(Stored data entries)
+ + + +

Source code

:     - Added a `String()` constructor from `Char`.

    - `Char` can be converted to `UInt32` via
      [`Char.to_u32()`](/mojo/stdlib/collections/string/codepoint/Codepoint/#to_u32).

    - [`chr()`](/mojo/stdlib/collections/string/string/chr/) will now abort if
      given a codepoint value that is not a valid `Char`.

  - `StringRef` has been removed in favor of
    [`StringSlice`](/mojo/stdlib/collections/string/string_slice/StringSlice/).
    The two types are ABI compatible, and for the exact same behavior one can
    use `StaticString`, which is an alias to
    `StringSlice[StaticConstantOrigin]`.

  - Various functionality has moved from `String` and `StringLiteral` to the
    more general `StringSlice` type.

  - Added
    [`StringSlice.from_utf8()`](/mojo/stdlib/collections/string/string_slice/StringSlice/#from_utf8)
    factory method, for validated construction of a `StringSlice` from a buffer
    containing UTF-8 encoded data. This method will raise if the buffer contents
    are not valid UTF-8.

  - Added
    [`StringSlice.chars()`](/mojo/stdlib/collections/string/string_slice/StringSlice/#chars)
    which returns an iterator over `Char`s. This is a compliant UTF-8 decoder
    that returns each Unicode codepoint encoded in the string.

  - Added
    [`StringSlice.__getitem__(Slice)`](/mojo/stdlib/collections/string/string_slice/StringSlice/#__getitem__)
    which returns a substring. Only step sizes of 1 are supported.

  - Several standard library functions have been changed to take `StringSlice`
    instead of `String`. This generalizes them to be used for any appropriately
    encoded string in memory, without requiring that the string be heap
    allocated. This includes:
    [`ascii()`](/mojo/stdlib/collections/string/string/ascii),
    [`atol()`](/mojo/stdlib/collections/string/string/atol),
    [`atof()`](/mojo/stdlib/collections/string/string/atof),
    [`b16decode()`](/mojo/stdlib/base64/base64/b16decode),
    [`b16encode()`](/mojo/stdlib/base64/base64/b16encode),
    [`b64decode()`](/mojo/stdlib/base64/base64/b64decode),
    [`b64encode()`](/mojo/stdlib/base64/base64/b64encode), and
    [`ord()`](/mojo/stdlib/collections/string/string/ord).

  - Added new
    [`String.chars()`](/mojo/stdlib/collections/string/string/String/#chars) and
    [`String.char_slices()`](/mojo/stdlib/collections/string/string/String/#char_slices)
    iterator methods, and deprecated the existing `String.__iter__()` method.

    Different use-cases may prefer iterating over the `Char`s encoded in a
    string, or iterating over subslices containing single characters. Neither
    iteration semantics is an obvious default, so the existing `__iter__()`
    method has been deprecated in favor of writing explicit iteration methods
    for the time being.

+ + + +

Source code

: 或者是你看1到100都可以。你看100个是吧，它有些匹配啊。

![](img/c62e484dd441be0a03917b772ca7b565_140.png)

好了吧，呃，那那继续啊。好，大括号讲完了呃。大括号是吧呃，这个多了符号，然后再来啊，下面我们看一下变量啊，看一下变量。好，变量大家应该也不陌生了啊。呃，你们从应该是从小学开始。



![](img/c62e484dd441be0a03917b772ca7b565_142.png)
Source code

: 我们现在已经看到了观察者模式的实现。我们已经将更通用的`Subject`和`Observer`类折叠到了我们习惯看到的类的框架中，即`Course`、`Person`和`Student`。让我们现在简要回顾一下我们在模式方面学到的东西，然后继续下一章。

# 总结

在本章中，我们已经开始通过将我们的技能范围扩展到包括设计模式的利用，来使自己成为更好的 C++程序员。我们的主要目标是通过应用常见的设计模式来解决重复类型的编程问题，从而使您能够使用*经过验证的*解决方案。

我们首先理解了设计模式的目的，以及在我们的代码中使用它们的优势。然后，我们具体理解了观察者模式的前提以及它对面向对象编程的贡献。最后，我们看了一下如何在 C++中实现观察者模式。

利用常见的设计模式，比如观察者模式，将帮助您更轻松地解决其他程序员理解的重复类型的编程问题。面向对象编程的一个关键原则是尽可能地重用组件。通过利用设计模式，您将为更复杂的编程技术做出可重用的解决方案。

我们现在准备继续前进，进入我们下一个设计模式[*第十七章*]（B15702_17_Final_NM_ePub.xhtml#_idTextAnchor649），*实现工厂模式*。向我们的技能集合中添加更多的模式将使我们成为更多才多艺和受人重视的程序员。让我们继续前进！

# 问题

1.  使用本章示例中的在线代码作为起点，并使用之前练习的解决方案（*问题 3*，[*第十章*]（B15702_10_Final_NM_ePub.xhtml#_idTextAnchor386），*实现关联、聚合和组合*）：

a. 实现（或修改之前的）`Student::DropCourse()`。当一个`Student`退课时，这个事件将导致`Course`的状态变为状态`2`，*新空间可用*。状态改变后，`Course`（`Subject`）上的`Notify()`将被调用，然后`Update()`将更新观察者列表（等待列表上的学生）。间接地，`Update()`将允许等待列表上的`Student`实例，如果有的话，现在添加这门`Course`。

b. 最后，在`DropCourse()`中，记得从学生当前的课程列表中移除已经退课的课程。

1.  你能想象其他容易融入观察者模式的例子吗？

+ + + +

Exercise description: Please return all lines from the records that hold the word "xhtml".

Reply:
我们现在准备继续前进，进入我们下一个设计模式[*第十七章*]（B15702_17_Final_NM_ePub.xhtml#_idTextAnchor649），*实现工厂模式*。向我们的技能集合中添加更多的模式将使我们成为更多才多艺和受人重视的程序员。让我们继续前进！
1.  使用本章示例中的在线代码作为起点，并使用之前练习的解决方案（*问题 3*，[*第十章*]（B15702_10_Final_NM_ePub.xhtml#_idTextAnchor386），*实现关联、聚合和组合*）：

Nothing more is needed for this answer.